Xander Bogaerts and Jacoby Ellsbury are at two very different points in their respective careers. But agent Scott Boras, who represents both players, can envision a scenario in which Bogaerts follows in Ellsbury’s footsteps, so to speak.
The Boston Red Sox, in theory, don’t need to worry about Bogaerts’ contract situation right now. Several Major League Baseball teams have begun to prioritize locking up young players, though, and the Red Sox could consider a similar route with Bogaerts. The alternative entails waiting to see how Bogaerts develops — as Boston did with Ellsbury — before engaging in contract discussions.
“I think for each individual player, when you say the word benefit, there’s going to be a dollar value given by the team. And there’s going to be a need for the player that is respective to his situation,” Boras said while discussing Bogaerts’ contract situation in a Q&A with MassLive.com’s Jason Mastrodonato. “For most players I would say putting together the combination of their need with what has been offered, it usually does not meet the threshold of commitment, the contract.
“So in the process of how that happens, because when you have players that are so valued and their abilities are so great, the only reason the team would have to do something is to save. Otherwise they’ll just wait. The team will wait, the player will wait and they’ll evaluate the player — much like Jacoby Ellsbury. So a lot of it really has to do with the individual player and what their particular need is. The only thing is, and granted most of my players held still after receipt of my information and probably go the free-agent route, but some haven’t, and I leave that to each individual. The best job you can do as a player’s advocate as their attorney is to make sure they make an informed decision.”

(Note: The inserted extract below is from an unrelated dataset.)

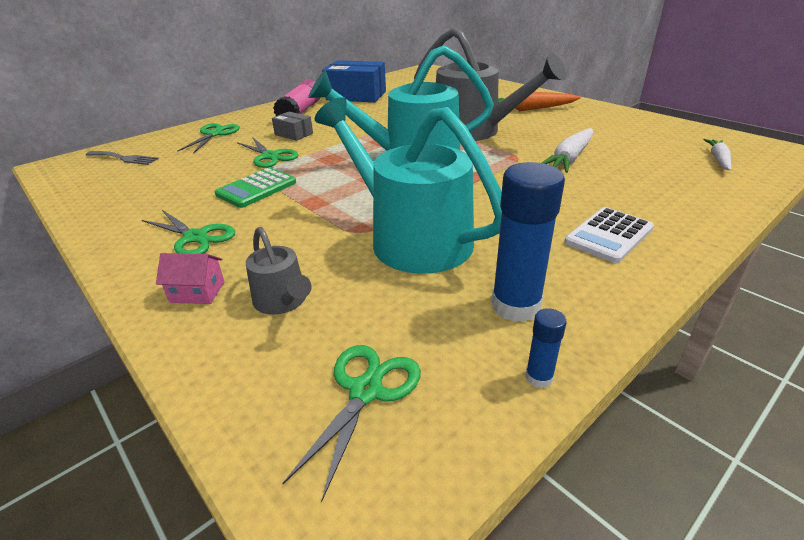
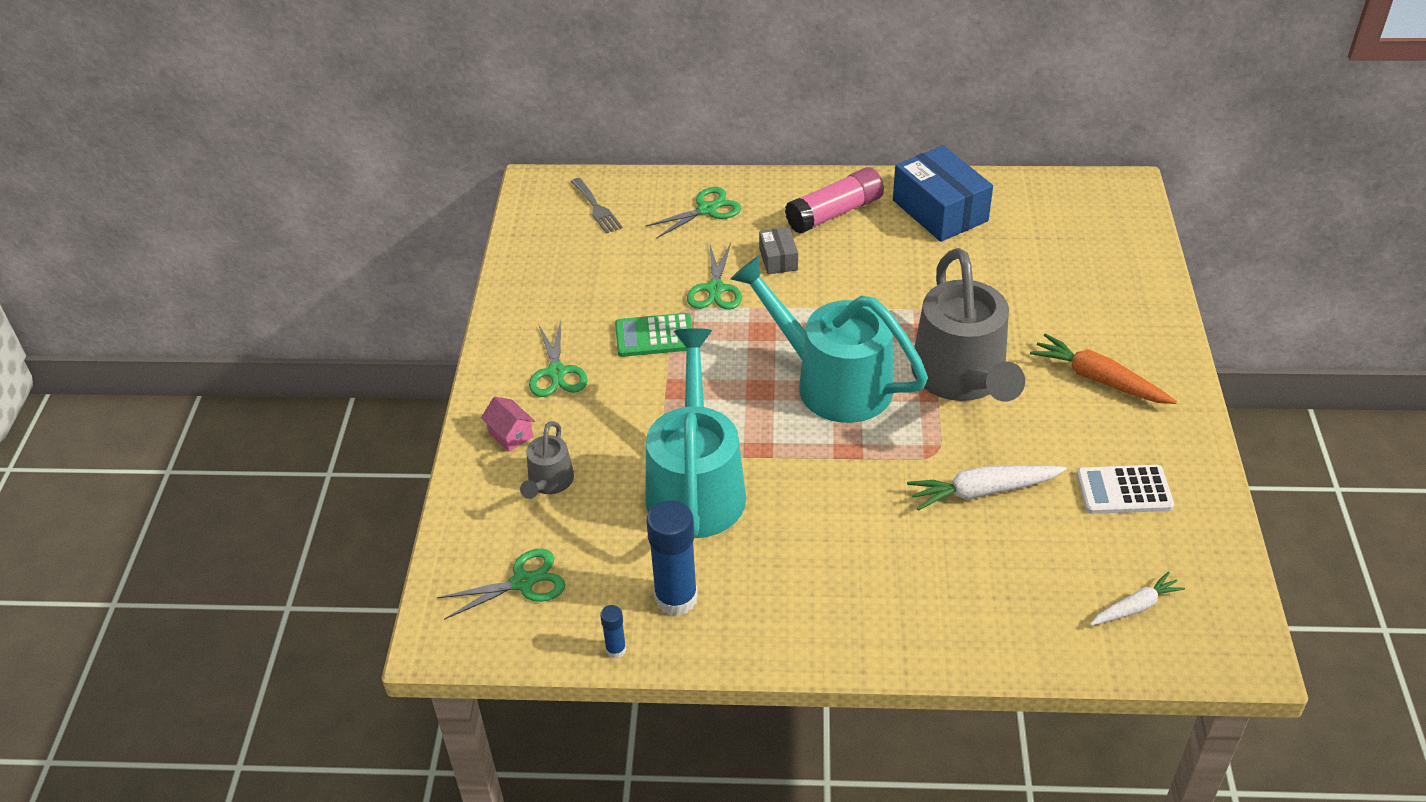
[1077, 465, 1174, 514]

Bogaerts is just 21 years old, and he isn’t arbitration eligible until 2017. It’s reasonable to wonder if the Red Sox might consider approaching Bogaerts about an extension soon, but Boras insists such discussions haven’t begun yet.
“I’m usually not the one that raises these subjects,” Boras told Mastrodonato with a laugh. “My job is to make sure the player plays well, he’s durable, he’s conditioned, that we’re doing everything we can. Seventy percent of my time is really about getting players to play well and focusing on what they do and how they think, and the adjustments they make, and the league, and understanding themselves.”
Ellsbury won two World Series rings with Boston before hitting the open market last offseason. The Red Sox surely hope Bogaerts doesn’t completely follow in Ellsbury’s footsteps, though, as that also would involve leaving for the New York Yankees.